### EXERCISE DESCRIPTION
Having read the listing below, repeat it exactly.

### DATA FOR ANALYSIS
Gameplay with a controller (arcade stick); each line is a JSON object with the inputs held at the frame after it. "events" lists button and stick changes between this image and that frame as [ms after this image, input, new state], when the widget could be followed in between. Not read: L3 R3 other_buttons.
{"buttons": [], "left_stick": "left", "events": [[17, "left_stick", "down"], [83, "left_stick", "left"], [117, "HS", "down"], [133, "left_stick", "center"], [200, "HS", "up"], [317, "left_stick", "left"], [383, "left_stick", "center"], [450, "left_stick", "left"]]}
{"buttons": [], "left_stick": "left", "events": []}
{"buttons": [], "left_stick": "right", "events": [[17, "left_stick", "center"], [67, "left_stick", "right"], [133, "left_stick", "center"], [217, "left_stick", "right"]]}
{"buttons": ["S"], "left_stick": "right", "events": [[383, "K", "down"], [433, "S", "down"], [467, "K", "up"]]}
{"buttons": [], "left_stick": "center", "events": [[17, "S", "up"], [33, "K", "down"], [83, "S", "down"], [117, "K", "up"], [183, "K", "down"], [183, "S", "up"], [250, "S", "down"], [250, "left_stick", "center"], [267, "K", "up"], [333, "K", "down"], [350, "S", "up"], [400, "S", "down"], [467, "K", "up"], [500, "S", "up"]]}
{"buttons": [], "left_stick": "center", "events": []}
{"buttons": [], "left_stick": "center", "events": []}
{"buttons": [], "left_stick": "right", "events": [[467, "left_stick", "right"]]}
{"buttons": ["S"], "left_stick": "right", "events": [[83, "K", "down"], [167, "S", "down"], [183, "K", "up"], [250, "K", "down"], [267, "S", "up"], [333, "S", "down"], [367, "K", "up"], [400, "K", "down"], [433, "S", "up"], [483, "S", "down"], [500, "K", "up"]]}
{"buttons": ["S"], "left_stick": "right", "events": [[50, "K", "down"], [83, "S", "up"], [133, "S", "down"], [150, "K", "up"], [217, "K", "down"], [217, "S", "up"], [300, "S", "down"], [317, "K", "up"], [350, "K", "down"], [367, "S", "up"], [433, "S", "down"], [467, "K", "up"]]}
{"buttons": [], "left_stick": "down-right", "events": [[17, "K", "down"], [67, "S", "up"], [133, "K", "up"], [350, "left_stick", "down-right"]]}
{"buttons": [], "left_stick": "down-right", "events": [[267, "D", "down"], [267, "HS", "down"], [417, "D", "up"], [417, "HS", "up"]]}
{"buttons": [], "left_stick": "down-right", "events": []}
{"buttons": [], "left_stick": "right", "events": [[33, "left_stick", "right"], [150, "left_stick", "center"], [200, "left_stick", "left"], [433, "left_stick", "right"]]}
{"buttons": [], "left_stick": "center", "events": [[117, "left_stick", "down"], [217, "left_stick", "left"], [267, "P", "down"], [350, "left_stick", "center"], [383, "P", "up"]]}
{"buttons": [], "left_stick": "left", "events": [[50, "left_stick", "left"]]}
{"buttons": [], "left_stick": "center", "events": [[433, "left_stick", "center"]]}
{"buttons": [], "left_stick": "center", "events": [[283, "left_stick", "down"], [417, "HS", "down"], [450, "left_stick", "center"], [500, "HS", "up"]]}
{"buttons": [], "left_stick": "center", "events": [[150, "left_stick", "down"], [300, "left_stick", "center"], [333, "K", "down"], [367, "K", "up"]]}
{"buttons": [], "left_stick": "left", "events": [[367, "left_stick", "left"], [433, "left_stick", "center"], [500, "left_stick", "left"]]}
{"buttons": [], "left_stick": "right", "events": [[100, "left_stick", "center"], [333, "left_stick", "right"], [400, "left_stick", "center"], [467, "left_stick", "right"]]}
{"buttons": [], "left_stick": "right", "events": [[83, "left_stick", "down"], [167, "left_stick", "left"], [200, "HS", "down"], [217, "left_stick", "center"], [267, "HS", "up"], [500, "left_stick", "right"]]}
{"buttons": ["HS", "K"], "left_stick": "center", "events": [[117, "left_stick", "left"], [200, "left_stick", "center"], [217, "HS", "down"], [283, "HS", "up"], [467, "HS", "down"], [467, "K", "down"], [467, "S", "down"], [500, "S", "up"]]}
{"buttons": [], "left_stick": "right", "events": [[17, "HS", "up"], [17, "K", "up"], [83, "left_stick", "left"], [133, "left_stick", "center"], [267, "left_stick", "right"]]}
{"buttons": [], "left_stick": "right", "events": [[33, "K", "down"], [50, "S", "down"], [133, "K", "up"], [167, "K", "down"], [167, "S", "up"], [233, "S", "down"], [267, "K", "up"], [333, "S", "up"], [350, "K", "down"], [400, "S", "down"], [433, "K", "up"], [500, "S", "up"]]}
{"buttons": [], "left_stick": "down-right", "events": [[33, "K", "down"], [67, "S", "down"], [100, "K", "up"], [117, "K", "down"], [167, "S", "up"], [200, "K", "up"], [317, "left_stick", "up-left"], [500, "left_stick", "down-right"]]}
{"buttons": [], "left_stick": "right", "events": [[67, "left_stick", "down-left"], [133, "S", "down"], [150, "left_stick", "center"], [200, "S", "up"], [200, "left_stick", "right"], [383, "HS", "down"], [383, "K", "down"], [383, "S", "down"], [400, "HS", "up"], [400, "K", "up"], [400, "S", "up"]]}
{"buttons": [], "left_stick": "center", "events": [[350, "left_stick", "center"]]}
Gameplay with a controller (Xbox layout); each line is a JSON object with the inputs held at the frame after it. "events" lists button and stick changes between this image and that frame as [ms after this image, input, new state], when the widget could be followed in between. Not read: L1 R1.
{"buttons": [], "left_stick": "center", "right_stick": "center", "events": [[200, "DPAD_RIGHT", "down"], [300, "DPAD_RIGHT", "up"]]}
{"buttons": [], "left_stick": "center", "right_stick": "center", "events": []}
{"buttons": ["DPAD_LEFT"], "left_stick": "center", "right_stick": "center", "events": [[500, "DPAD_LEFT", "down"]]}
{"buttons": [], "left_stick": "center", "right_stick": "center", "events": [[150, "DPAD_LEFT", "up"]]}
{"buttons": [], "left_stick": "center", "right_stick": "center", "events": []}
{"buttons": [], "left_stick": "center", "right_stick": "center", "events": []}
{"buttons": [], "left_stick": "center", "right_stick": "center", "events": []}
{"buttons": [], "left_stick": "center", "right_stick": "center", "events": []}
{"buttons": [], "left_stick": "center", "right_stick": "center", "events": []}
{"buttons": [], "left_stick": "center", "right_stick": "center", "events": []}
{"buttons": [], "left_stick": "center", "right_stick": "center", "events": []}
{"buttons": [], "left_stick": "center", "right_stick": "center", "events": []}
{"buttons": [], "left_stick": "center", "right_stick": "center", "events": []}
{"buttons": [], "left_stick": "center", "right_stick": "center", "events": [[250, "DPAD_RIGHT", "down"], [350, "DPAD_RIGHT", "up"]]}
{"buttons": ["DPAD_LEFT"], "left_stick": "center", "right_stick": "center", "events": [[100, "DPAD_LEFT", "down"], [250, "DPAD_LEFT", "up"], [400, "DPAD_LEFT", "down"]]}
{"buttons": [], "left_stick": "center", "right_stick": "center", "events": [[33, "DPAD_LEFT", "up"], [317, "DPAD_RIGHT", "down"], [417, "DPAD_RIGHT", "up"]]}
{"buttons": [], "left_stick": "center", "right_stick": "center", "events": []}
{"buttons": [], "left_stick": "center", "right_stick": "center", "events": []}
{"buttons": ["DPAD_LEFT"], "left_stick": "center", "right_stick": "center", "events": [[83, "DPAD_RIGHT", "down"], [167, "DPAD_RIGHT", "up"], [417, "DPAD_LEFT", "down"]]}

### ANSWER FOR THE TASK
Gameplay with a controller (arcade stick); each line is a JSON object with the inputs held at the frame after it. "events" lists button and stick changes between this image and that frame as [ms after this image, input, new state], when the widget could be followed in between. Not read: L3 R3 other_buttons.
{"buttons": [], "left_stick": "left", "events": [[17, "left_stick", "down"], [83, "left_stick", "left"], [117, "HS", "down"], [133, "left_stick", "center"], [200, "HS", "up"], [317, "left_stick", "left"], [383, "left_stick", "center"], [450, "left_stick", "left"]]}
{"buttons": [], "left_stick": "left", "events": []}
{"buttons": [], "left_stick": "right", "events": [[17, "left_stick", "center"], [67, "left_stick", "right"], [133, "left_stick", "center"], [217, "left_stick", "right"]]}
{"buttons": ["S"], "left_stick": "right", "events": [[383, "K", "down"], [433, "S", "down"], [467, "K", "up"]]}
{"buttons": [], "left_stick": "center", "events": [[17, "S", "up"], [33, "K", "down"], [83, "S", "down"], [117, "K", "up"], [183, "K", "down"], [183, "S", "up"], [250, "S", "down"], [250, "left_stick", "center"], [267, "K", "up"], [333, "K", "down"], [350, "S", "up"], [400, "S", "down"], [467, "K", "up"], [500, "S", "up"]]}
{"buttons": [], "left_stick": "center", "events": []}
{"buttons": [], "left_stick": "center", "events": []}
{"buttons": [], "left_stick": "right", "events": [[467, "left_stick", "right"]]}
{"buttons": ["S"], "left_stick": "right", "events": [[83, "K", "down"], [167, "S", "down"], [183, "K", "up"], [250, "K", "down"], [267, "S", "up"], [333, "S", "down"], [367, "K", "up"], [400, "K", "down"], [433, "S", "up"], [483, "S", "down"], [500, "K", "up"]]}
{"buttons": ["S"], "left_stick": "right", "events": [[50, "K", "down"], [83, "S", "up"], [133, "S", "down"], [150, "K", "up"], [217, "K", "down"], [217, "S", "up"], [300, "S", "down"], [317, "K", "up"], [350, "K", "down"], [367, "S", "up"], [433, "S", "down"], [467, "K", "up"]]}
{"buttons": [], "left_stick": "down-right", "events": [[17, "K", "down"], [67, "S", "up"], [133, "K", "up"], [350, "left_stick", "down-right"]]}
{"buttons": [], "left_stick": "down-right", "events": [[267, "D", "down"], [267, "HS", "down"], [417, "D", "up"], [417, "HS", "up"]]}
{"buttons": [], "left_stick": "down-right", "events": []}
{"buttons": [], "left_stick": "right", "events": [[33, "left_stick", "right"], [150, "left_stick", "center"], [200, "left_stick", "left"], [433, "left_stick", "right"]]}
{"buttons": [], "left_stick": "center", "events": [[117, "left_stick", "down"], [217, "left_stick", "left"], [267, "P", "down"], [350, "left_stick", "center"], [383, "P", "up"]]}
{"buttons": [], "left_stick": "left", "events": [[50, "left_stick", "left"]]}
{"buttons": [], "left_stick": "center", "events": [[433, "left_stick", "center"]]}
{"buttons": [], "left_stick": "center", "events": [[283, "left_stick", "down"], [417, "HS", "down"], [450, "left_stick", "center"], [500, "HS", "up"]]}
{"buttons": [], "left_stick": "center", "events": [[150, "left_stick", "down"], [300, "left_stick", "center"], [333, "K", "down"], [367, "K", "up"]]}
{"buttons": [], "left_stick": "left", "events": [[367, "left_stick", "left"], [433, "left_stick", "center"], [500, "left_stick", "left"]]}
{"buttons": [], "left_stick": "right", "events": [[100, "left_stick", "center"], [333, "left_stick", "right"], [400, "left_stick", "center"], [467, "left_stick", "right"]]}
{"buttons": [], "left_stick": "right", "events": [[83, "left_stick", "down"], [167, "left_stick", "left"], [200, "HS", "down"], [217, "left_stick", "center"], [267, "HS", "up"], [500, "left_stick", "right"]]}
{"buttons": ["HS", "K"], "left_stick": "center", "events": [[117, "left_stick", "left"], [200, "left_stick", "center"], [217, "HS", "down"], [283, "HS", "up"], [467, "HS", "down"], [467, "K", "down"], [467, "S", "down"], [500, "S", "up"]]}
{"buttons": [], "left_stick": "right", "events": [[17, "HS", "up"], [17, "K", "up"], [83, "left_stick", "left"], [133, "left_stick", "center"], [267, "left_stick", "right"]]}
{"buttons": [], "left_stick": "right", "events": [[33, "K", "down"], [50, "S", "down"], [133, "K", "up"], [167, "K", "down"], [167, "S", "up"], [233, "S", "down"], [267, "K", "up"], [333, "S", "up"], [350, "K", "down"], [400, "S", "down"], [433, "K", "up"], [500, "S", "up"]]}
{"buttons": [], "left_stick": "down-right", "events": [[33, "K", "down"], [67, "S", "down"], [100, "K", "up"], [117, "K", "down"], [167, "S", "up"], [200, "K", "up"], [317, "left_stick", "up-left"], [500, "left_stick", "down-right"]]}
{"buttons": [], "left_stick": "right", "events": [[67, "left_stick", "down-left"], [133, "S", "down"], [150, "left_stick", "center"], [200, "S", "up"], [200, "left_stick", "right"], [383, "HS", "down"], [383, "K", "down"], [383, "S", "down"], [400, "HS", "up"], [400, "K", "up"], [400, "S", "up"]]}
{"buttons": [], "left_stick": "center", "events": [[350, "left_stick", "center"]]}
Gameplay with a controller (Xbox layout); each line is a JSON object with the inputs held at the frame after it. "events" lists button and stick changes between this image and that frame as [ms after this image, input, new state], when the widget could be followed in between. Not read: L1 R1.
{"buttons": [], "left_stick": "center", "right_stick": "center", "events": [[200, "DPAD_RIGHT", "down"], [300, "DPAD_RIGHT", "up"]]}
{"buttons": [], "left_stick": "center", "right_stick": "center", "events": []}
{"buttons": ["DPAD_LEFT"], "left_stick": "center", "right_stick": "center", "events": [[500, "DPAD_LEFT", "down"]]}
{"buttons": [], "left_stick": "center", "right_stick": "center", "events": [[150, "DPAD_LEFT", "up"]]}
{"buttons": [], "left_stick": "center", "right_stick": "center", "events": []}
{"buttons": [], "left_stick": "center", "right_stick": "center", "events": []}
{"buttons": [], "left_stick": "center", "right_stick": "center", "events": []}
{"buttons": [], "left_stick": "center", "right_stick": "center", "events": []}
{"buttons": [], "left_stick": "center", "right_stick": "center", "events": []}
{"buttons": [], "left_stick": "center", "right_stick": "center", "events": []}
{"buttons": [], "left_stick": "center", "right_stick": "center", "events": []}
{"buttons": [], "left_stick": "center", "right_stick": "center", "events": []}
{"buttons": [], "left_stick": "center", "right_stick": "center", "events": []}
{"buttons": [], "left_stick": "center", "right_stick": "center", "events": [[250, "DPAD_RIGHT", "down"], [350, "DPAD_RIGHT", "up"]]}
{"buttons": ["DPAD_LEFT"], "left_stick": "center", "right_stick": "center", "events": [[100, "DPAD_LEFT", "down"], [250, "DPAD_LEFT", "up"], [400, "DPAD_LEFT", "down"]]}
{"buttons": [], "left_stick": "center", "right_stick": "center", "events": [[33, "DPAD_LEFT", "up"], [317, "DPAD_RIGHT", "down"], [417, "DPAD_RIGHT", "up"]]}
{"buttons": [], "left_stick": "center", "right_stick": "center", "events": []}
{"buttons": [], "left_stick": "center", "right_stick": "center", "events": []}
{"buttons": ["DPAD_LEFT"], "left_stick": "center", "right_stick": "center", "events": [[83, "DPAD_RIGHT", "down"], [167, "DPAD_RIGHT", "up"], [417, "DPAD_LEFT", "down"]]}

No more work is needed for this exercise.